The Prime Minister might symbolize the Hegemony, but he no longer controlled it, if he ever had. Economics controlled it; the merchants and traders had always been its real roots, and their only real lord was Profit. But there were many kinds of trade, and many kinds of traders… Jerusha looked up at Starbuck, slouching arrogantly at the Queen’s right: the living symbol of Arienrhod’s peculiar covenant with the powers of darkness and light, and her manipulation of them. He was all that was rotten, venal, and corrupt about humanity, and Carbuncle.
Crime and punishment on Tiamat — in effect, in Carbuncle — as on other Hegemonic worlds, had been split into the jurisdictions of two courts, one presided over by a local official chosen by the Winters and acting under local laws, and one by an off world Chief Justice, who passed judgment on off worlders under the laws of the Hegemony. The police provided the grist for both mills, and to Jerusha’s mind the harvest should have been bountiful. But Arienrhod tolerated and even encouraged the presence of the Hedge’s underworld, creating a kind of limbo, a neutral ground convenient to the Gates. And LiouxSked, that pompous, boot-licking imitation of a man and a commander, didn’t have the guts to stand up against it.
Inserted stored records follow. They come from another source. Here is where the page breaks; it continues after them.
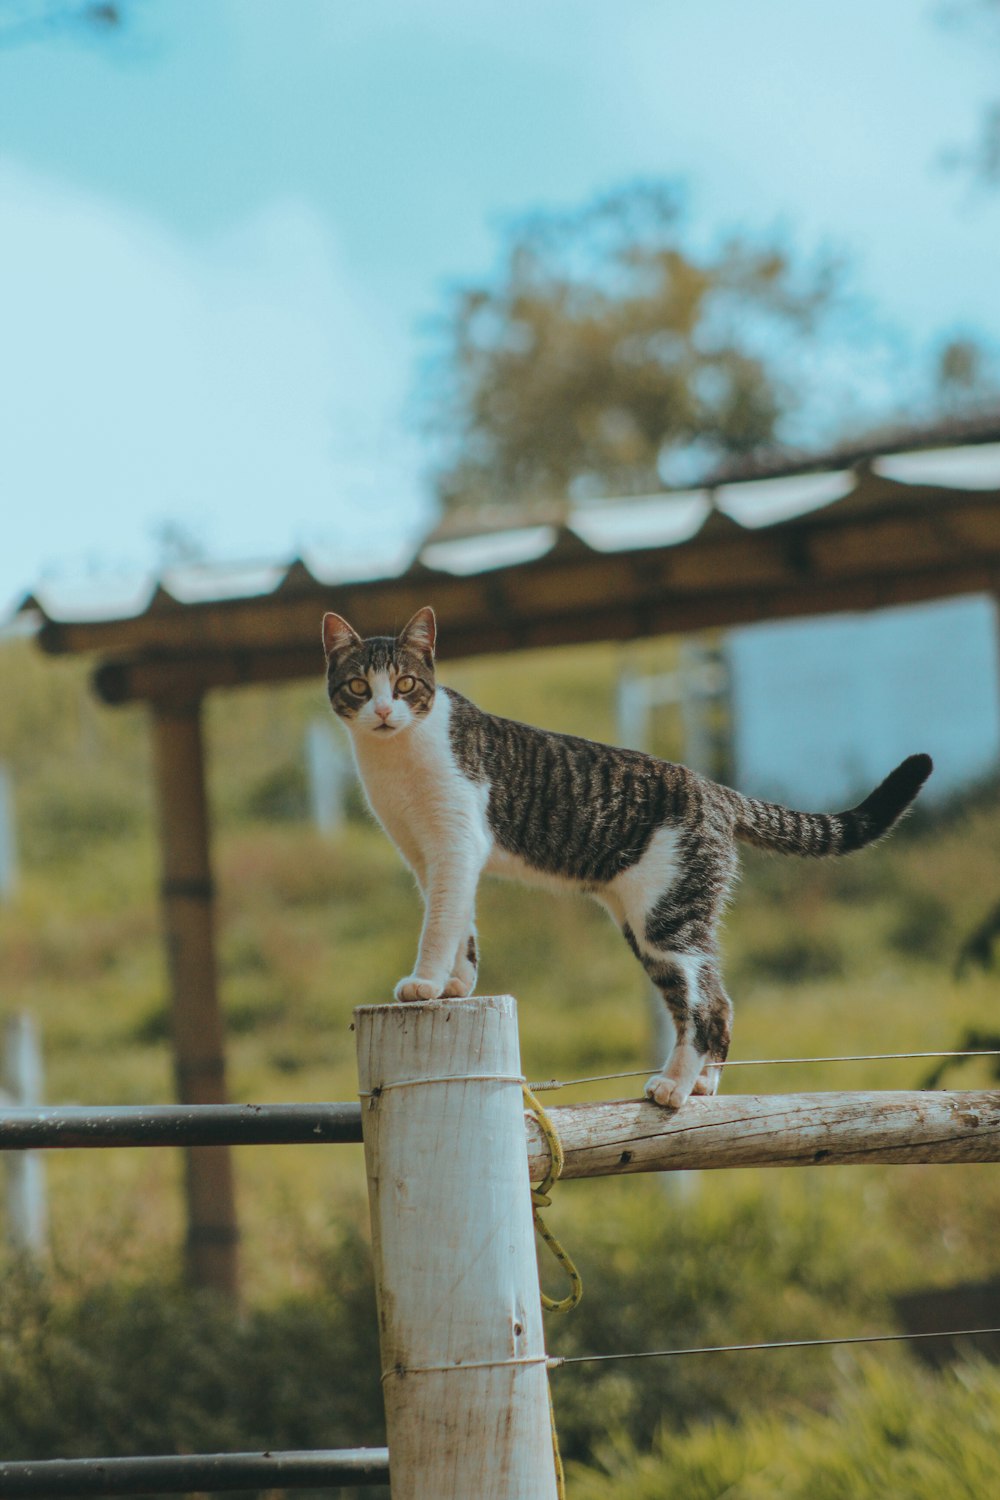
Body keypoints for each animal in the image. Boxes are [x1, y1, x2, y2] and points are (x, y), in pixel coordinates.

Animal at [325, 603, 935, 1110]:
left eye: (405, 684)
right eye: (358, 686)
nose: (384, 711)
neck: (395, 756)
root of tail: (715, 790)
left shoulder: (455, 843)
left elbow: (438, 925)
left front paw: (423, 986)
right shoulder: (427, 857)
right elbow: (460, 925)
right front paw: (457, 986)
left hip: (666, 918)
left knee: (703, 1009)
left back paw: (673, 1088)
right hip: (660, 925)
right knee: (718, 1000)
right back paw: (701, 1084)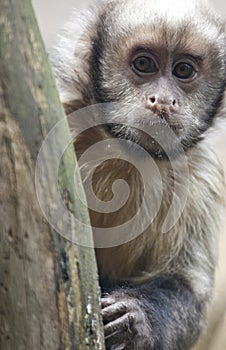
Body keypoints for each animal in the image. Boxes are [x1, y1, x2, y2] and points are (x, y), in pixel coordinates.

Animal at [51, 0, 226, 348]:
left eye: (183, 71)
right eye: (144, 64)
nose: (164, 100)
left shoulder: (201, 181)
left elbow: (189, 291)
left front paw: (137, 318)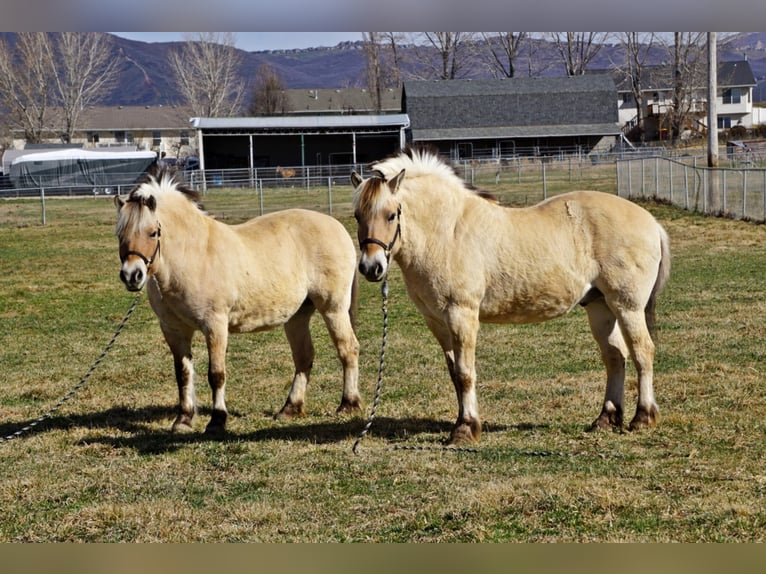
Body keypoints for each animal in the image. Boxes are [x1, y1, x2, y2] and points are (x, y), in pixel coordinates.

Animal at [114, 166, 364, 436]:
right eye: (120, 235)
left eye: (153, 232)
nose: (132, 275)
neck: (194, 255)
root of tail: (336, 226)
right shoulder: (174, 330)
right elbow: (183, 374)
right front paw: (184, 420)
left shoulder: (215, 325)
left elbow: (216, 374)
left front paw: (217, 421)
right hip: (297, 316)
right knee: (304, 356)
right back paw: (290, 408)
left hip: (333, 309)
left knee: (348, 349)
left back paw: (348, 404)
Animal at [352, 146, 668, 448]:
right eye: (358, 216)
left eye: (391, 214)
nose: (371, 267)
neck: (447, 232)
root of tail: (652, 222)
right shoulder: (437, 322)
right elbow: (455, 374)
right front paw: (463, 422)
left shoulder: (462, 314)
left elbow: (466, 373)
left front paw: (465, 429)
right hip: (600, 307)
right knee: (615, 357)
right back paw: (606, 418)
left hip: (627, 307)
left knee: (642, 352)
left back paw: (643, 417)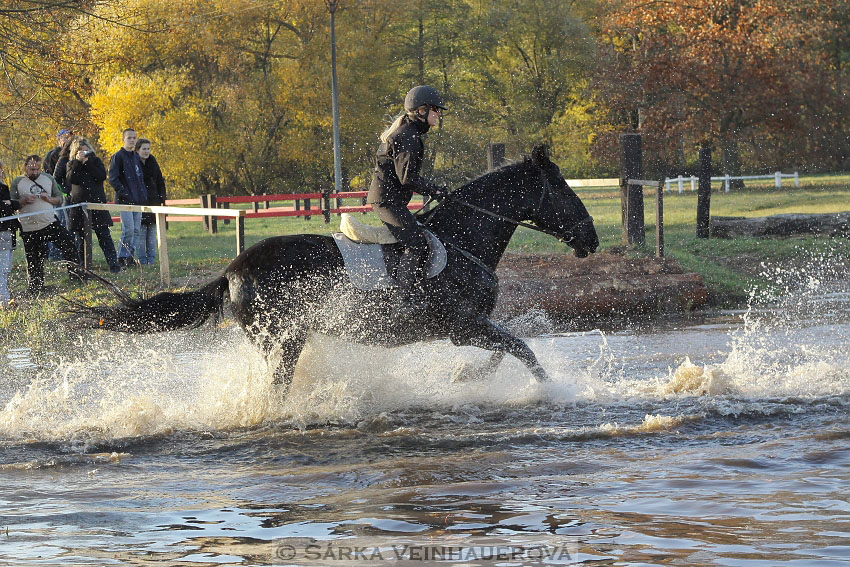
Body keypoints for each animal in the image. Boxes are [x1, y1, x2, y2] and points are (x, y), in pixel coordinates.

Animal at [68, 146, 596, 390]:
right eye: (563, 189)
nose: (590, 238)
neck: (463, 241)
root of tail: (232, 272)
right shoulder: (463, 326)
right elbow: (522, 349)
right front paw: (551, 393)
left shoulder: (468, 328)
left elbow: (509, 350)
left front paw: (467, 379)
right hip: (284, 340)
If she only had the rank, and half an opportunity’ Do you have any comments to make about the report, Inspector?”
Jerusha started, feeling stupidly transparent. She switched off the recorder, an excuse to keep looking down. “None, Your Majesty.” None that you’d want to hear. None that would make the slightest difference.
“Unofficially, Geia Jerusha?” The Queen’s voice changed.
Jerusha looked up at Arienrhod’s face, open and compelling, the face of a real woman and not the mask of a queen.
She could almost trust that face… she could almost believe that there was a human being behind the ritual and deceit who could be reached… almost. Jerusha glanced back at Starbuck standing at the Queen’s side, her henchman, her lover.
Jerusha sighed. “I have no unofficial opinion, Your Majesty. I represent the Hegemony.”
Starbuck said something in the unknown language; she translated the crudeness of the insult from his tone.
The Queen laughed: high, incongruously innocent laughter. She gestured. “Well, then, you’re dismissed, Inspector. If I want to listen to a canned recitation of loyalty, I’ll import a coppok. At least their plumage is more imaginative.” The Elder Wayaways appeared, bowing, to lead them out of her presence.
Jerusha stood in the palace courtyard at last, staring fixedly at the patrol craft. A starburst of exploded cracks rayed out from the slagged impact point on the ruined windshield. So it’s come to this? “I’m sure there must be a lot of heavy remarks I could make about this.” Her hand jerked out at the vandalism, dropped away to the door latch instead. “But I’m goddamned if I’m going to put on a show here.” She slid into the bobbing seat as Gundhalinu got in on the driver’s side. “Besides—” she pulled down the door, “all I can think of to say is that I’m tired, and I feel like I’ve been spat on. Sometimes I wonder if we’re really in charge of anything on this world.” She dug into her pocket for the pack of iestas, tapped a couple into her palm. She put them into her mouth and bit down on the leathery-tough pods, felt the sour tang begin to ease her nerves. “Finally . Want some?” She held out the pack.
Gundhalinu sat rigidly behind the controls, staring out through the wild tendrils of destruction. He had been silent through their journey back, crossed the Hall of the Winds as though he were crossing an empty street. He began to punch in the ignition code, and didn’t answer.
She put the pack away. “Are you capable of driving, Sergeant, or shall I take the controls?” The sudden goad of officiousness in her voice made him flinch.